[Opening Data provided section]

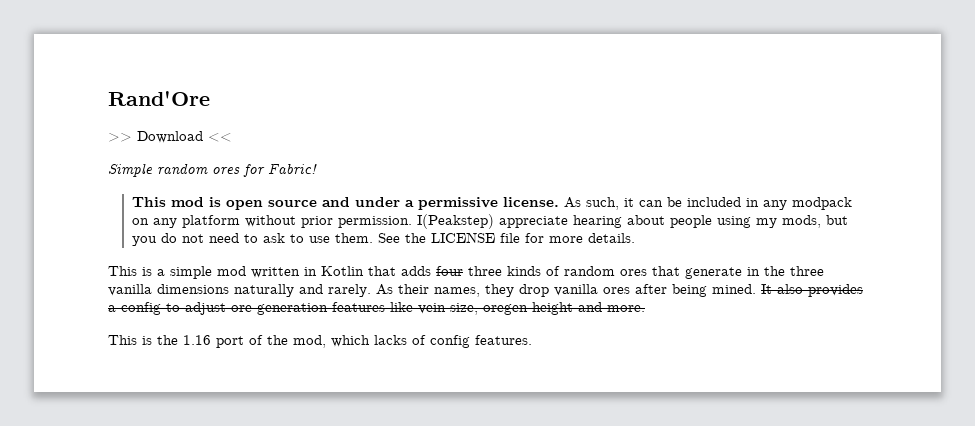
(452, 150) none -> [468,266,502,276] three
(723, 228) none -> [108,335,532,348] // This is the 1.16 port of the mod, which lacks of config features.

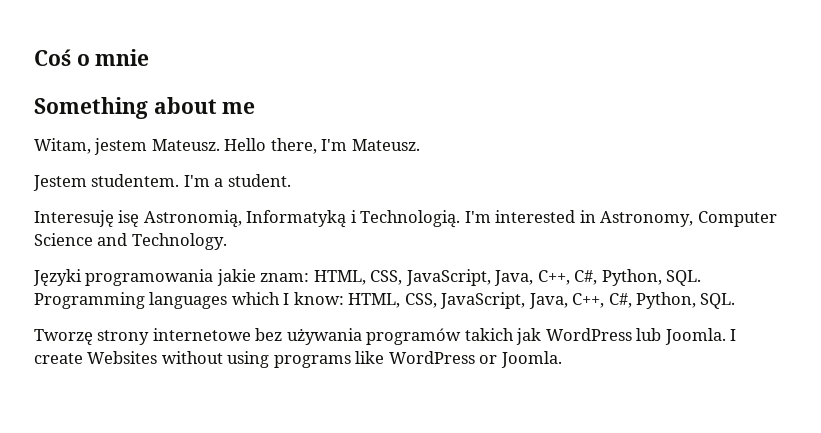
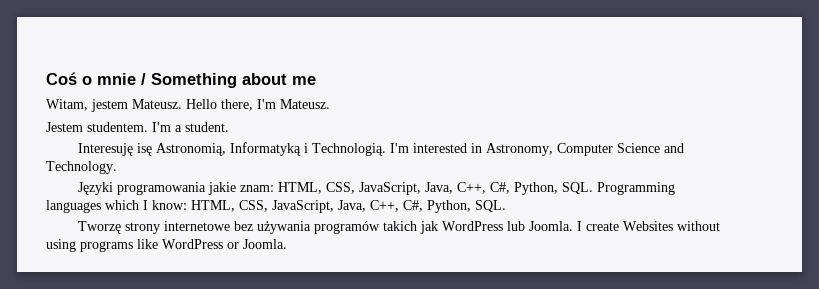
(150, 57) // -> [141,73,146,85] /

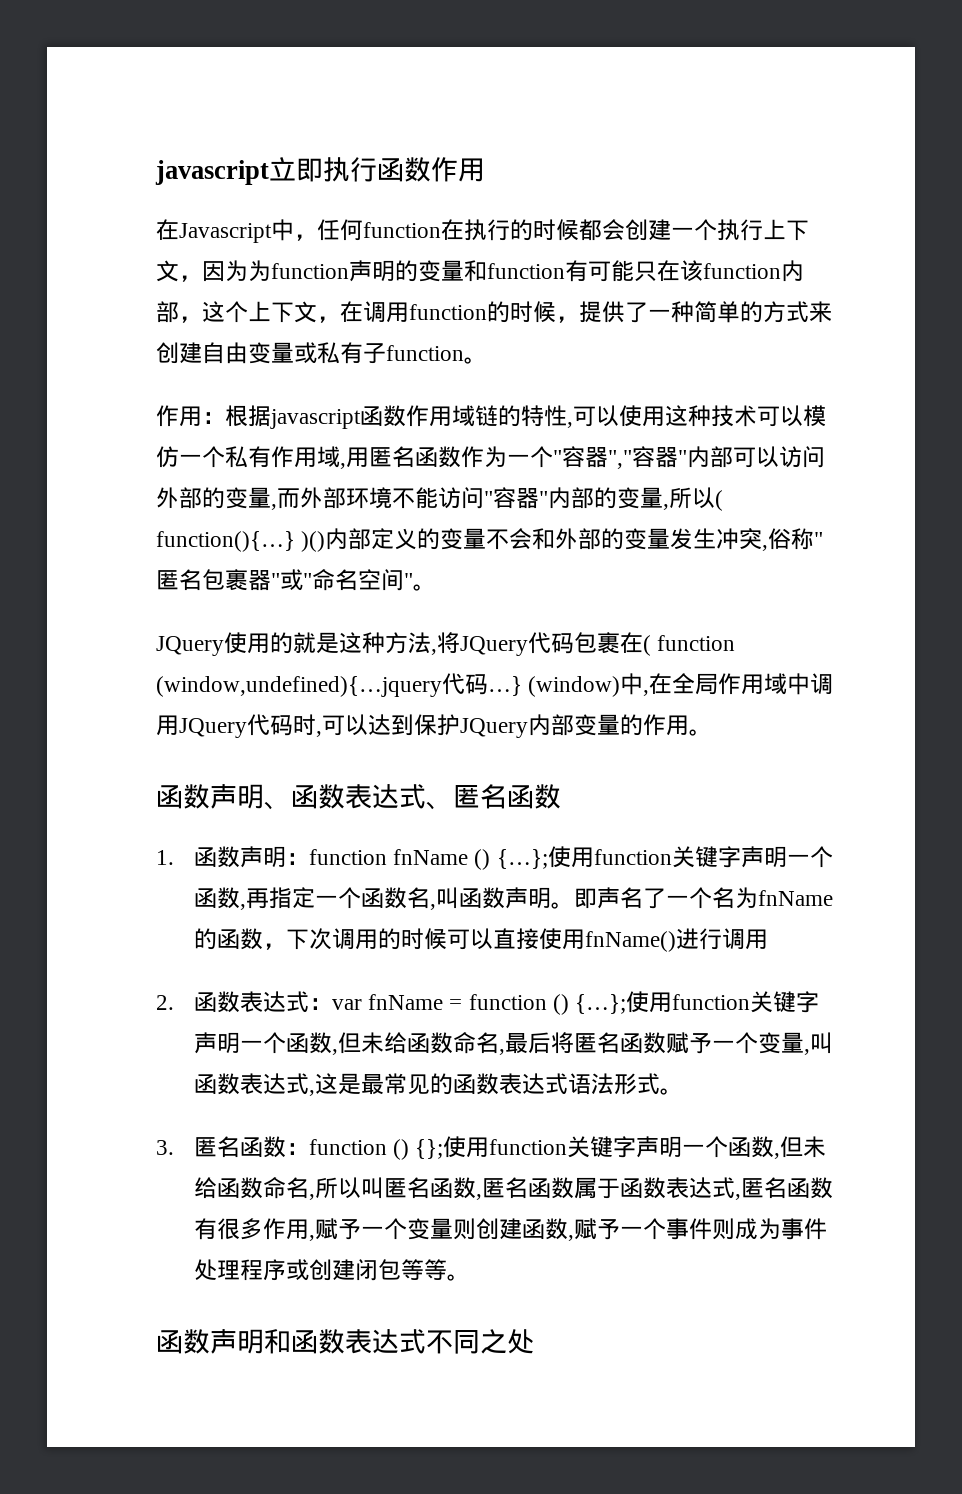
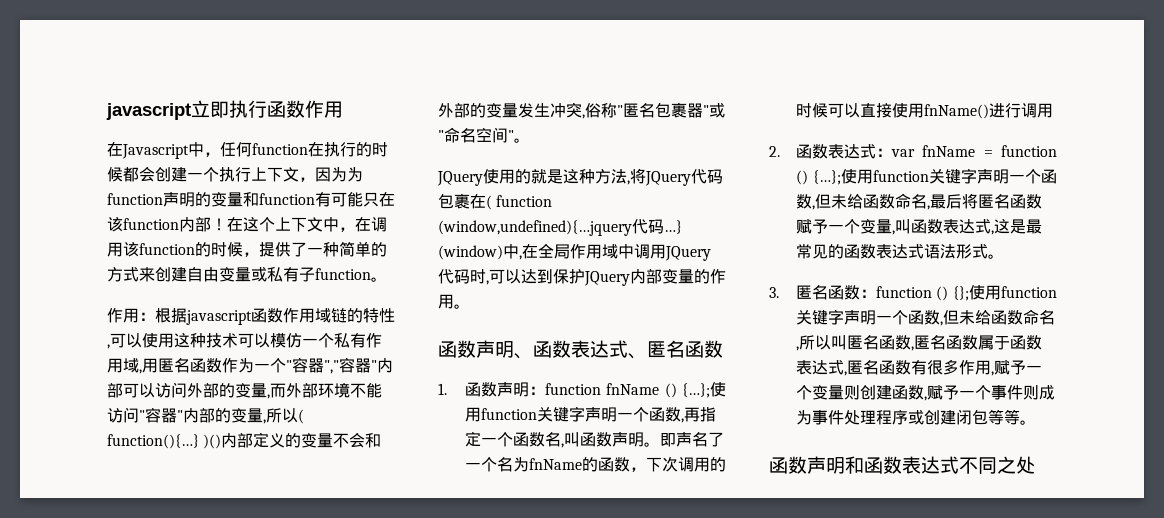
[179,316,202,323] ， -> [211,217,243,232] ！在
(317, 312) none -> [323,217,339,232] 中
(409, 312) none -> [123,242,139,257] 该

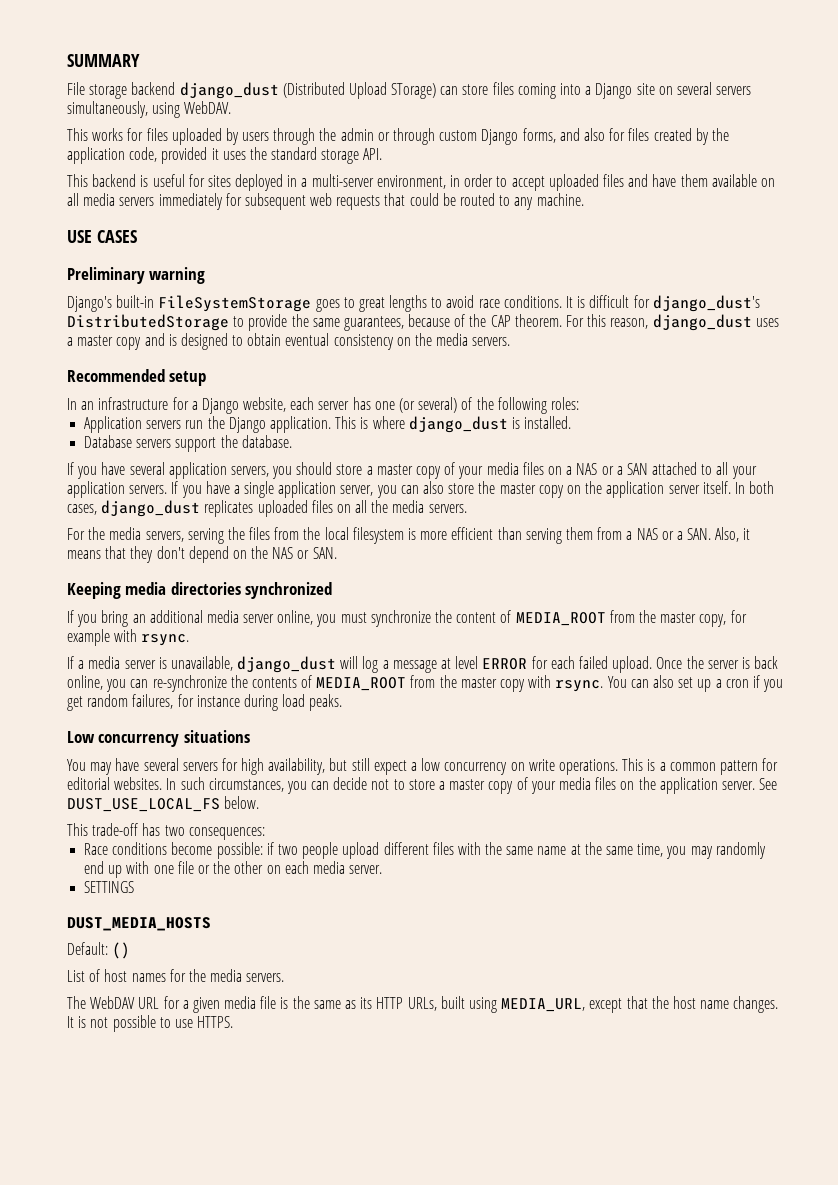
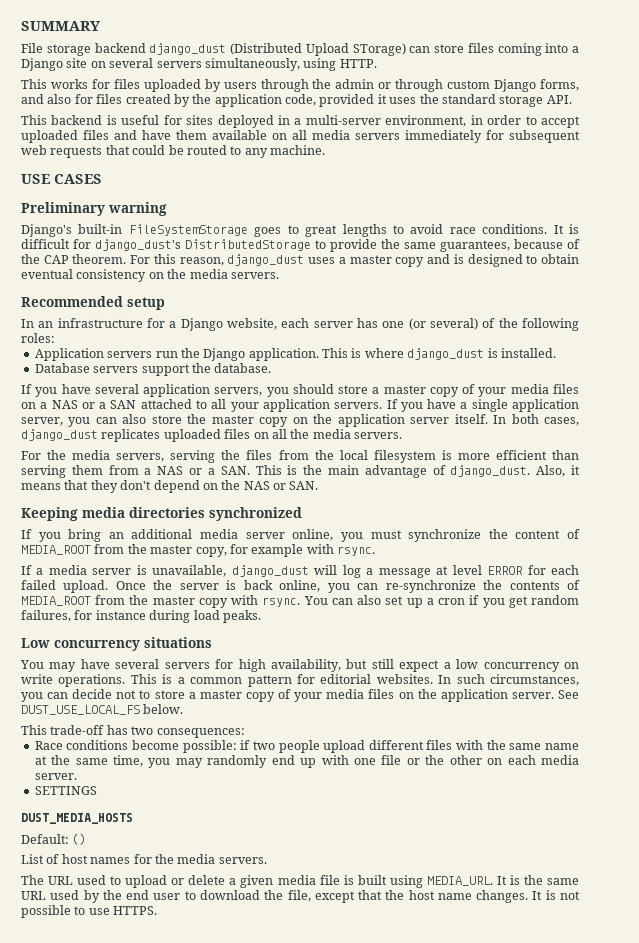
[184,101,232,114] WebDAV. -> [339,59,377,68] HTTP.
(712, 534) none -> [255,465,531,478] This is the main advantage of django_dust.
[90,996,180,1009] WebDAV URL for -> [48,875,226,888] URL used to upload or delete
[292,996,586,1013] the same as its HTTP URLs, built using MEDIA_URL, -> [357,875,579,888] [21,890,311,903] built using MEDIA_URL. It is the same URL used by the end user to download the file,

[Closing Data provided section]

__What the task requires__
Read the entries above, then pull out the lines that include "This".

__Output__
(723, 228) none -> [108,335,532,348] // This is the 1.16 port of the mod, which lacks of config features.
(712, 534) none -> [255,465,531,478] This is the main advantage of django_dust.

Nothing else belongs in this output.